The West Indian Tobacco Company Limited (WCO)

The West Indian Tobacco Company Limited (WCO) reported Earnings Per Share of $1.50 for the financial year ended December 31st 2021 (FY2021), a 7.4% decline from $1.62 reported in the prior comparable period. Revenue fell 5.3% Year on Year (YoY) from $899.9M to $852.3M, followed by a 1.7% decline in Cost of Sales.
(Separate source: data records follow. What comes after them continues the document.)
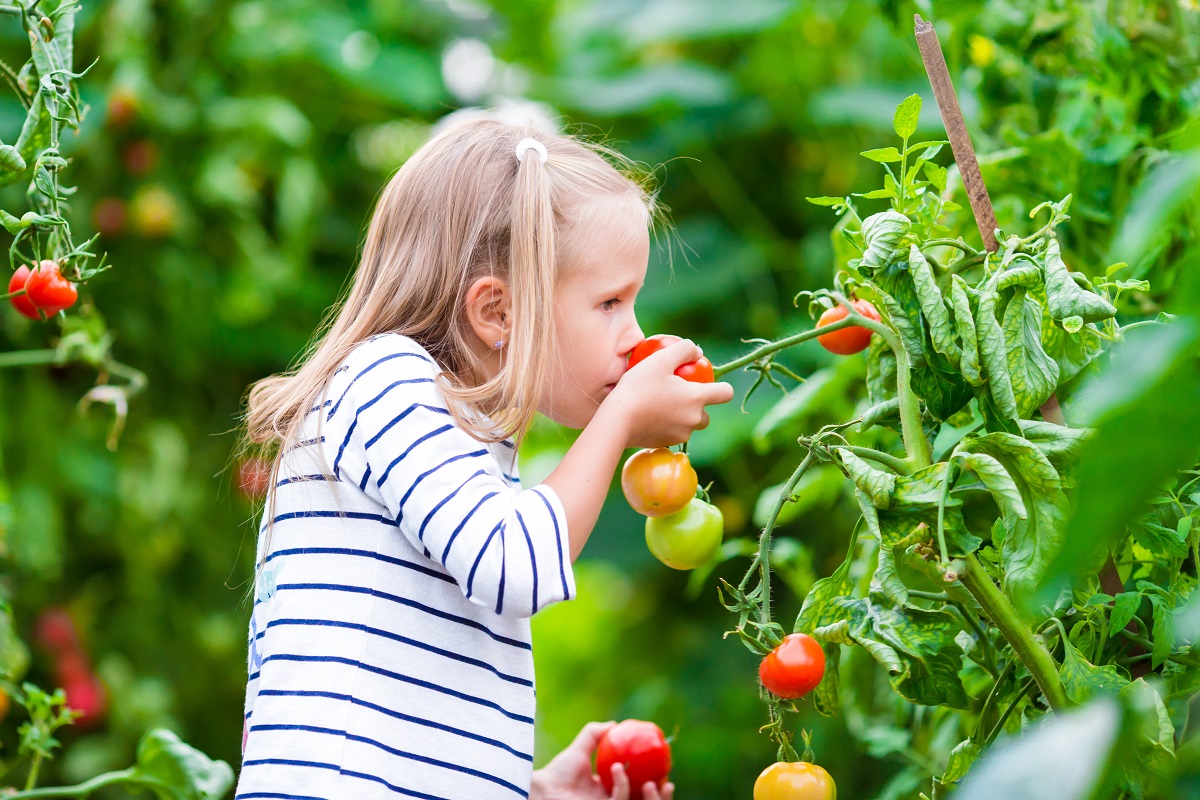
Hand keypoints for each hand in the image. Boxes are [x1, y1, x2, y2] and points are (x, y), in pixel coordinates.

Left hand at [531, 721, 675, 799]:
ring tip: (650, 781)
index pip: (639, 792)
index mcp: (610, 794)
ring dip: (650, 798)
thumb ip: (595, 735)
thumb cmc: (557, 772)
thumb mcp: (580, 749)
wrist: (543, 788)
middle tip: (667, 782)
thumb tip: (614, 724)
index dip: (656, 786)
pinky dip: (622, 785)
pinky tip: (617, 768)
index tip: (666, 770)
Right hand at [606, 338, 733, 448]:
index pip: (726, 392)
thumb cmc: (639, 387)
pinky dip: (665, 425)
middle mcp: (693, 419)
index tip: (706, 382)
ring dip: (680, 415)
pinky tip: (648, 415)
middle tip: (676, 393)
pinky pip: (672, 432)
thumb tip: (698, 351)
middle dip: (696, 405)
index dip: (721, 386)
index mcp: (697, 398)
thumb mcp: (660, 359)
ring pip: (688, 424)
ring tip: (659, 403)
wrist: (617, 421)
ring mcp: (680, 435)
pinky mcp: (665, 444)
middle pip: (706, 413)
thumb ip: (684, 350)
Consequently, Gross profit fell to $644.8M, 6.4% lower compared to $688.9M reported in FY2020. Declines in distribution costs and administrative expenses were offset by a 56.4% ($8.6M) increase in Other Operating Expenses to bring Total Expenses to $107.4M, down 5.6% YoY. Operating Profit contracted 8.5%, from $587.2M in FY2020 to $537.4M in FY2021. WCO reported a Net Finance Expense of $0.2M, relative to Net Finance Income of $0.9M in FY2020. Profit Before Tax fell 8.6% to $537.2M from $588.1M in FY2020. Overall, Profit After Taxation (PAT) declined 7.6% to close at $379.0M in FY2021 from a prior $410.0M.
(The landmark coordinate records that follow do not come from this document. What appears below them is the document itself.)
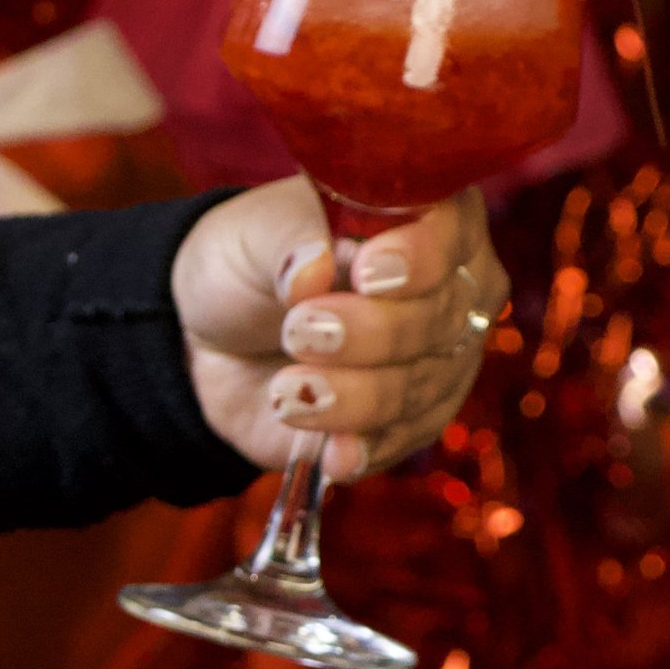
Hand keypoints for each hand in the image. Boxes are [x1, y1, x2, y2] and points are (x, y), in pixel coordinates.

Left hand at [172, 178, 506, 479]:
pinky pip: (404, 439)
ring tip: (286, 390)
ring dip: (352, 394)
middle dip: (372, 331)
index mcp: (425, 216)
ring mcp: (438, 357)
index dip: (419, 256)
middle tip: (300, 330)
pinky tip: (332, 452)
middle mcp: (450, 286)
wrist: (217, 339)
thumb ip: (289, 242)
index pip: (452, 231)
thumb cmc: (251, 264)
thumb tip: (312, 272)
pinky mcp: (413, 418)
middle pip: (440, 317)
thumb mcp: (254, 234)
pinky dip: (364, 445)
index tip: (365, 272)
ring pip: (420, 385)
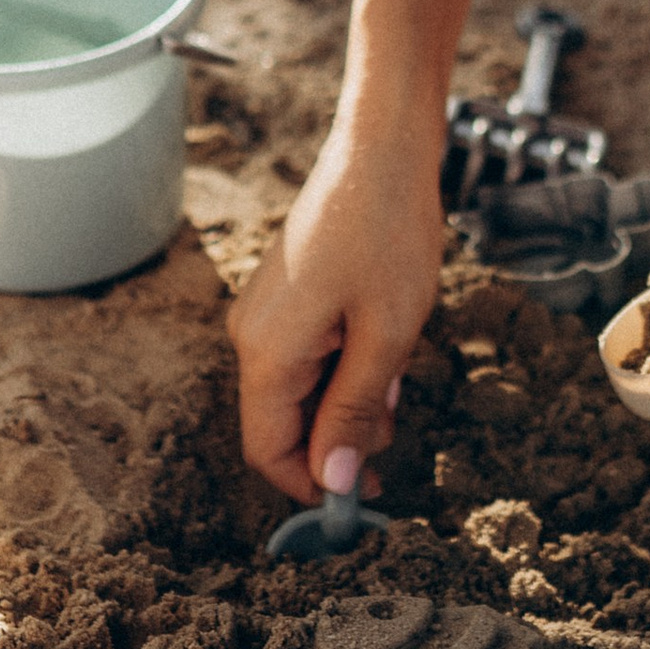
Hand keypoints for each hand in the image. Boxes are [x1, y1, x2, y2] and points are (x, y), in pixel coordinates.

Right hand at [231, 120, 447, 498]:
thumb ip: (355, 411)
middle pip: (282, 422)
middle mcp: (251, 334)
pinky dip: (344, 367)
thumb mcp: (386, 336)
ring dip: (347, 401)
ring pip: (299, 389)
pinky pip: (306, 355)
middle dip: (337, 440)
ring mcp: (264, 312)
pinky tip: (384, 346)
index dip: (312, 485)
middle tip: (396, 435)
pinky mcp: (284, 295)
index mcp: (267, 350)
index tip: (364, 499)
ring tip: (397, 376)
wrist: (382, 149)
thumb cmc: (388, 235)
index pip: (268, 450)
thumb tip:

Revenue Challenges Persist

WCO’s performance mirrored economic trends caused by the Covid-19 pandemic in 2021. Revenues fell 5.3% to $852M in FY2021, reflecting the impact of reduced business and economic activity, severely disrupted market dynamics and evolving consumer trends. Despite the closure of entertainment channels during the period, the company was able to benefit from increased demand from its distributors as supermarket sales heightened. According to WCO, the company accelerated the transformation of its brand portfolio in an effort to respond to changing market dynamics and maintain its position as the premium supply source for cigarettes for Domestic and Caribbean Markets.

Margins Lower

WCO’s Operating Margin deteriorated from 65.3% in FY2020 to 63.1% in FY2021, following a 5.6% ($5.7M) increase in overheads stemming from increased Brand Support Expenditure and IT Shared Service costs. Consequently, Profit After Tax Margin fell to 44.5% in FY2021 relative to a prior 45.6%. Gross Profit Margins remained fairly stable despite revenue declines, standing at 75.7% in FY2021. In its annual report, the company stated that its overall equipment effectiveness increased from 50.1% in 2020 to 51.4% in 2021, while tobacco waste declined from 9.4% in 2020 to 8.7% in 2021. These improvements in operational efficiencies may translate into improved margins in subsequent periods.

Dividends Lower

Declining earnings have impacted dividends to WCO shareholders, with the Company’s dividend falling by $0.12 over the prior comparable period to $1.42 for FY2021 (FY2020: $1.54 per share). Despite the decrease in dividends, WCO currently offers the highest trailing 12-month dividend yield (5.9%) on the Trinidad and Tobago Stock Exchange.

The Bourse View

At a current price of $24.00, WCO trades at a P/E of 16.0 times, below the Manufacturing Sector average of 35.2 times. The company announced a proposed final dividend of $0.70 to be paid on May 12th 2022. The stock offers investors a trailing dividend yield of 5.9%, above the sector average of 3.6%. Despite declining margins over the period, WCO’s performance could be poised to recover as traditional distribution channels – including bars and other entertainment channels – are allowed to reopen. Moreover, the launch of its ultra-low-price Rothmans White brand may assist the company in regaining market share lost to lower cost substitutes and illicit products. On the basis of strong pricing power, attractive valuations and stable dividends, but tempered by recent illicit goods and substitute product competition, Bourse assigns a MARKETWEIGHT rating on WCO.